George P. Bemis | |
Office: | Mayor of Omaha |
Term Start: | January 5, 1892 |
Term End: | January 7, 1896 |
Successor: | William J. Broatch |
Birth Date: | 15 March 1838 |
Birth Place: | Boston, Massachusetts |
Death Place: | Omaha, Nebraska |
Nationality: | American |
Party: | Republican |
Spouse: | Julia F. Browne |
Occupation: | Politician, real estate |
Signature: | Signature of George Pickering Bemis.png |
George Pickering Bemis (March 15, 1838 – December 11, 1916) worked for nearly two decades as private secretary to his wealthy cousin, George Francis Train. He also acted as a real estate, loan and collection agent, and was later elected to one term as mayor of Omaha, Nebraska, USA.[1]
Bemis was born in Boston, Massachusetts, to a prominent Massachusetts family. When he was 13 he moved to New York City, New York, spending nearly twenty-five years there. He spent seventeen years as his cousin George Francis Train's private secretary and traveled around the world with him.[2] Bemis traveled extensively, accompanying Train in many tours over and around the world. He came to Omaha in April 1868 as secretary and manager of one of Train's companies, Credit Foncier of America.
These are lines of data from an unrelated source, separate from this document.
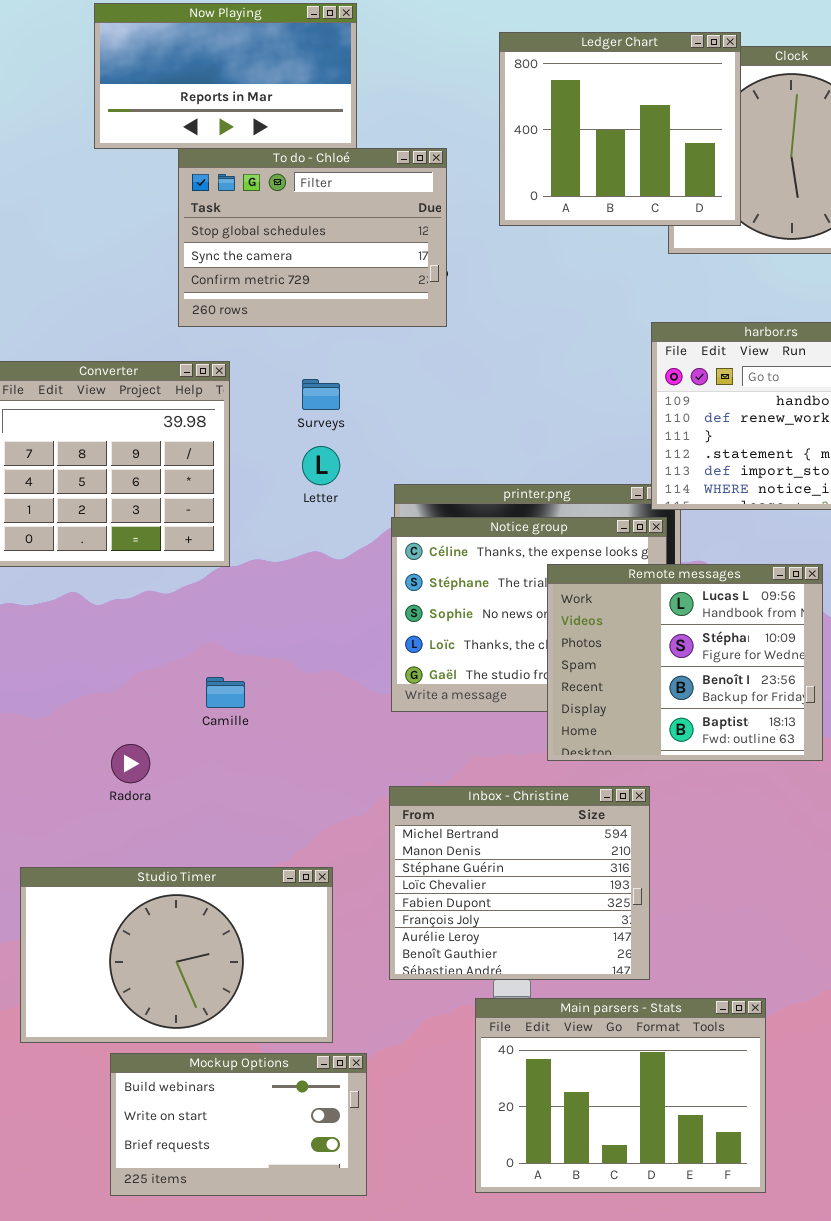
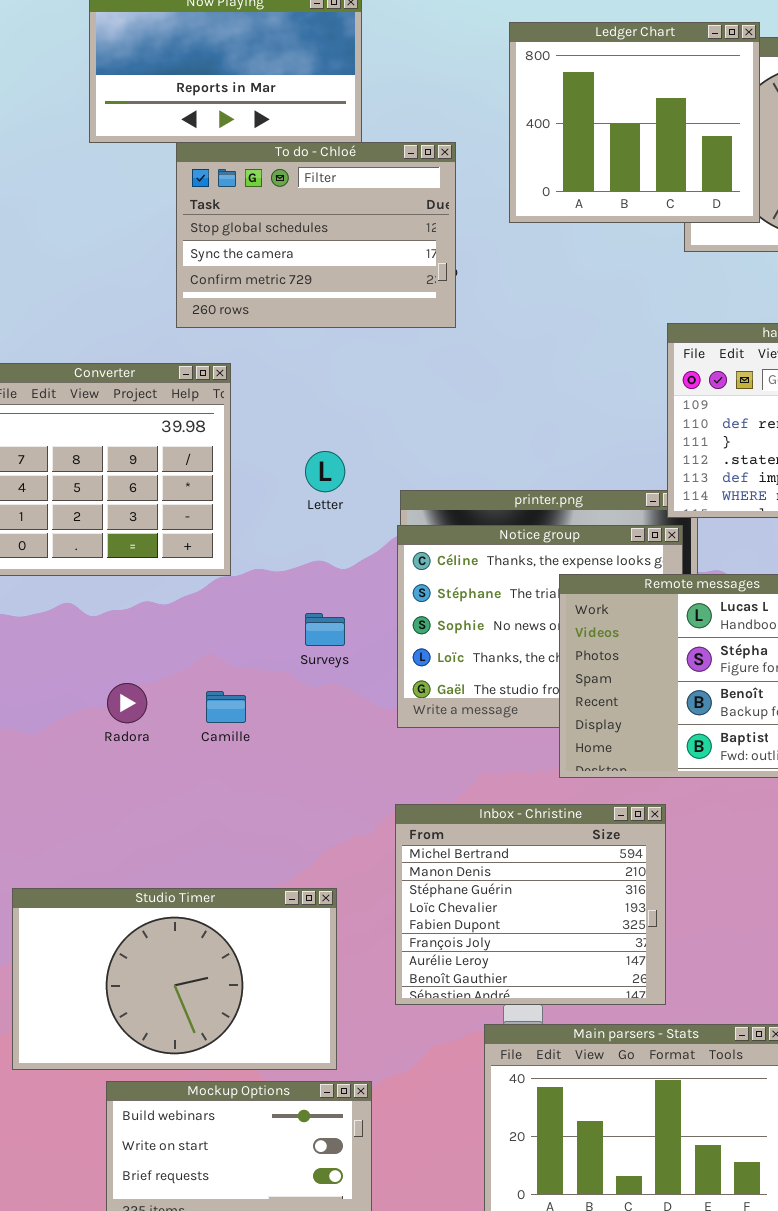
Surveys: [302,379,340,410] -> [305,613,345,646], moved
Radora: [111,744,150,783] -> [107,683,147,723], moved

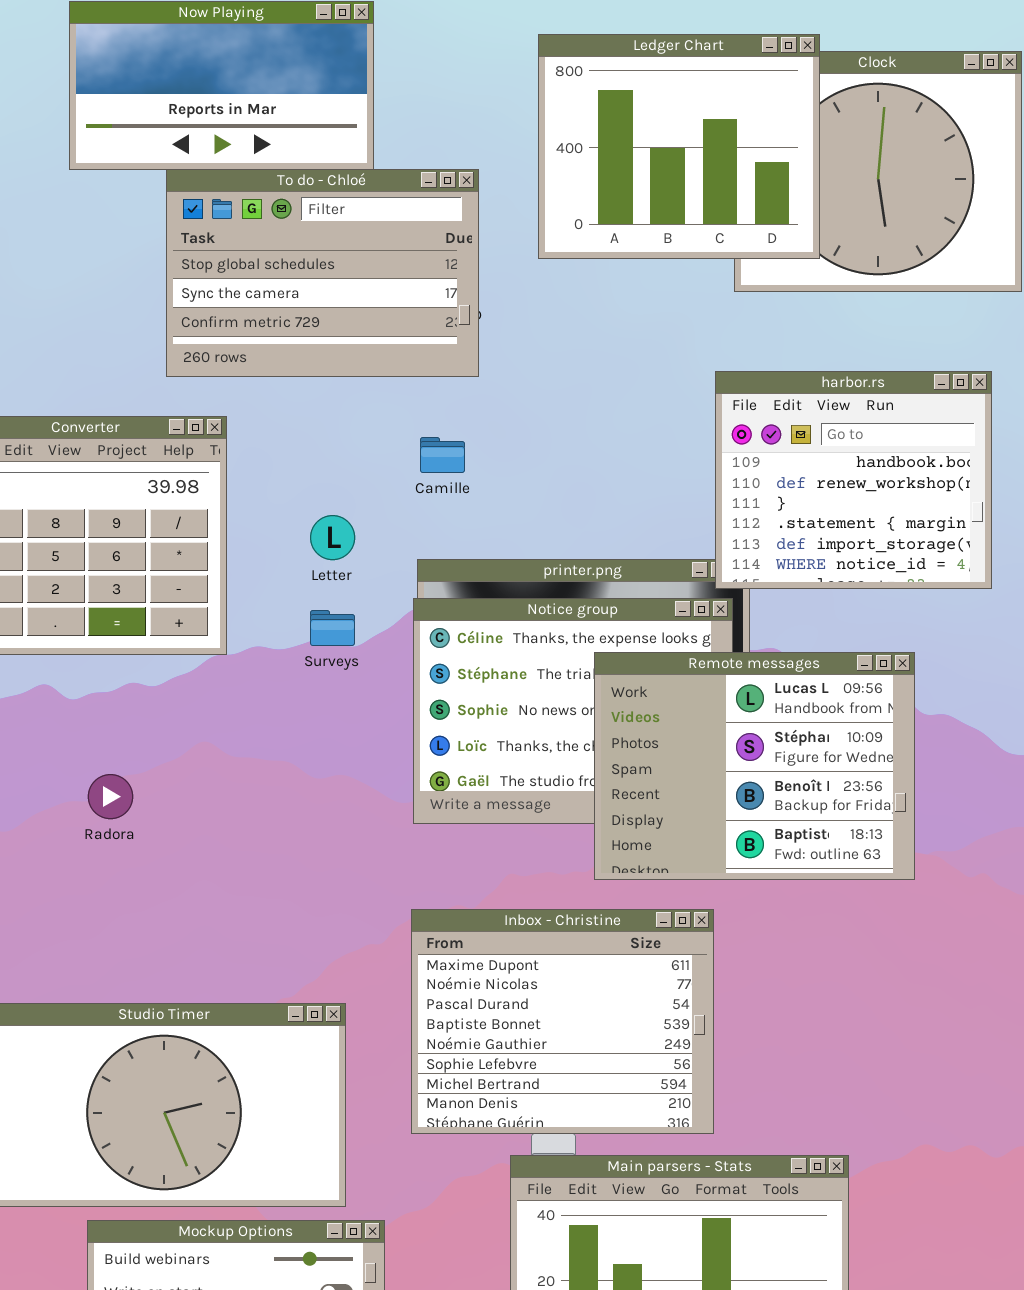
Surveys: [305,613,345,646] -> [310,610,355,646], moved
Camille: [206,691,246,723] -> [420,437,465,473], moved
Inbox - Christine: [395,804,666,1005] -> [411,909,714,1134], scrolled up 6 rows

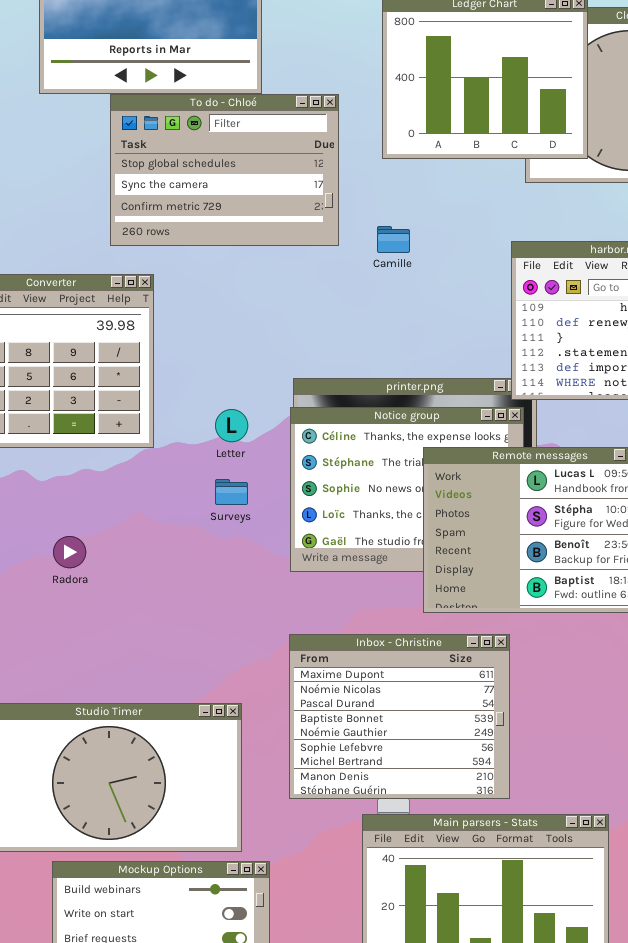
Camille: [420,437,465,473] -> [377,226,410,253], moved
Letter: [310,515,355,560] -> [215,409,248,442], moved
Surveys: [310,610,355,646] -> [215,479,248,505], moved

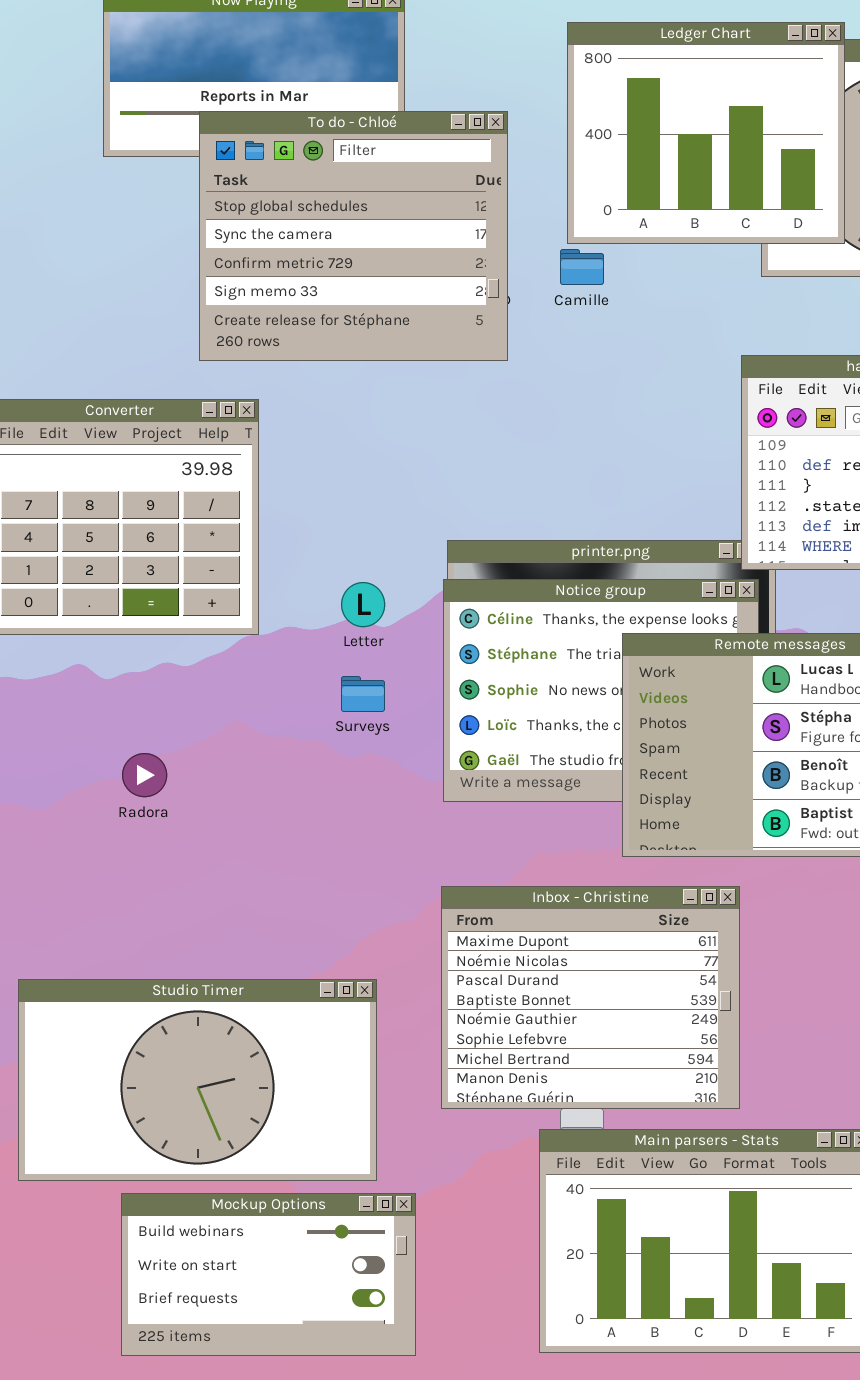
To do - Chloé: [110,94,339,246] -> [199,111,508,361], resized
Camille: [377,226,410,253] -> [560,249,604,285], moved

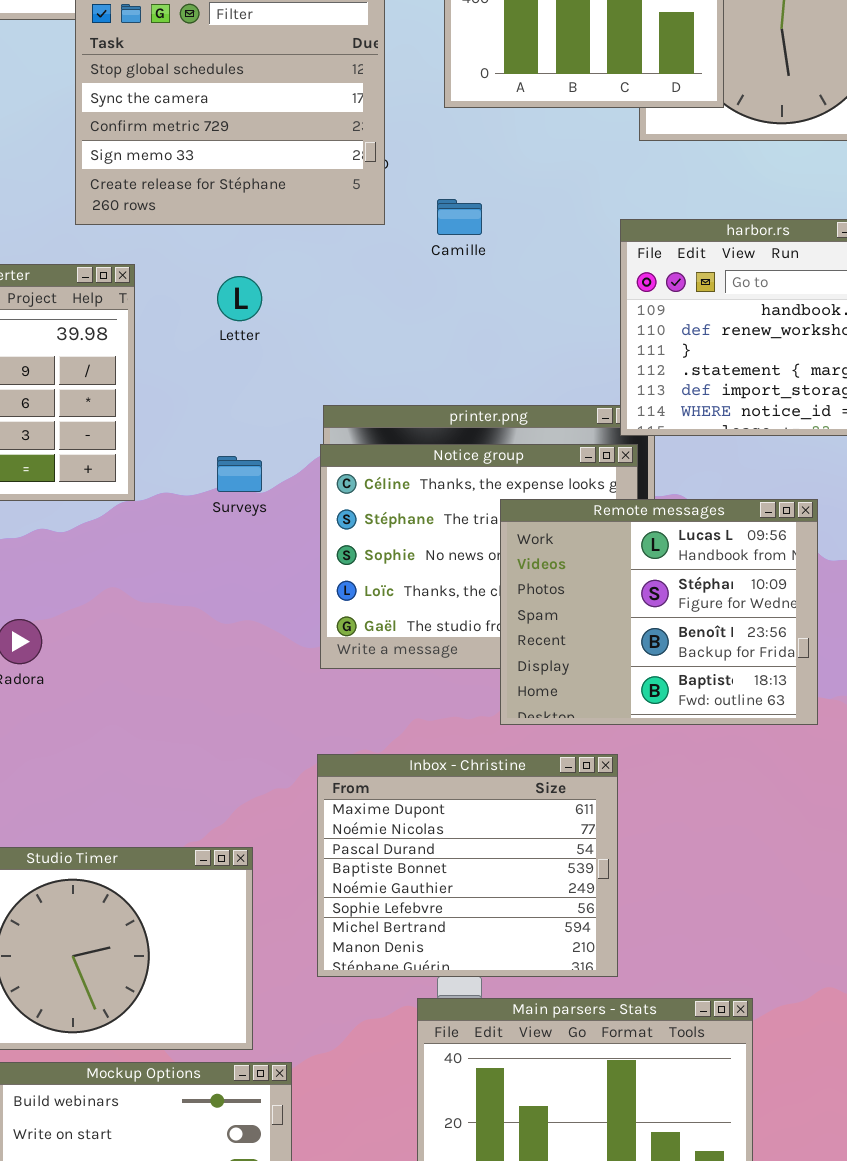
Camille: [560,249,604,285] -> [437,199,482,235], moved
Letter: [341,582,385,627] -> [217,276,262,321], moved
Surveys: [341,676,385,712] -> [217,456,262,492], moved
He quit that job when Train was indicted in New York. in the Credit Mobilier scandal.[3]
On returning to Omaha, Bemis worked as a real estate agent throughout the city, selling lots in the Credit Foncier Addition and focusing on his own subdivision. It has been designated the Bemis Park Landmark Heritage District. As the mayor of Omaha from 1892 to 1896, Bemis did a great deal to promote parks throughout the city.
He supported women's rights and funded a newspaper in the cause in the late 1870s. Bemis' wife, Julia Browne, was a lifelong suffragist who had worked on Susan B. Anthony's paper, The Revolution. Train was the initial funder of this paper.[4] In the early twentieth century, Bemis offered to send $100,000 to the federal government in order to keep the activist Emmeline Pankhurst from being deported in 1913.[5]